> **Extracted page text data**
▬▬▬▬▬▬▬▬▬▬

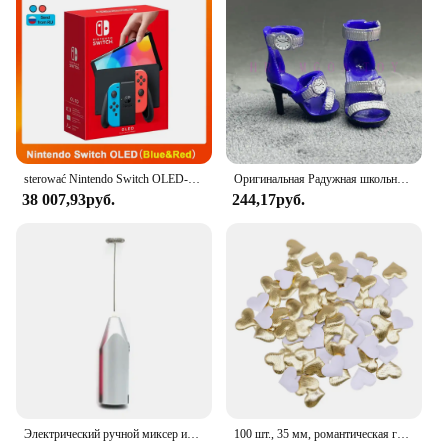
them to customers, the FosPower Banana Plugs are a
reliable and cost-effective solution.
sterować Nintendo Switch OLED-модель, белый набор, 7-дюймовый цветной экран, ручка Joy Con, улучшенная аудиорегулируема консоль, стабильный режим телевизора
Оригинальная Радужная школьная кукла, можно выбрать обувь, каблук, сапоги, игрушки для девочек «сделай сам»
38 007,93руб.
244,17руб.
Электрический ручной миксер из нержавеющей стали, Легкий Блендер для выпечки и приготовления пищи
100 шт., 35 мм, романтическая губка, атласная ткань, лепестки в форме сердца, свадебные конфетти, настольная кровать, лепестки в форме сердца, свадебное украшение на день Святого Валентина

▬▬▬▬▬▬▬▬▬▬

> **EXERCISE**
Please retype, without any change, the line containing "Электрический ручной миксер" and every line after it to the end of the entries above, and only those.

> **TASK SOLUTION**
Электрический ручной миксер из нержавеющей стали, Легкий Блендер для выпечки и приготовления пищи
100 шт., 35 мм, романтическая губка, атласная ткань, лепестки в форме сердца, свадебные конфетти, настольная кровать, лепестки в форме сердца, свадебное украшение на день Святого Валентина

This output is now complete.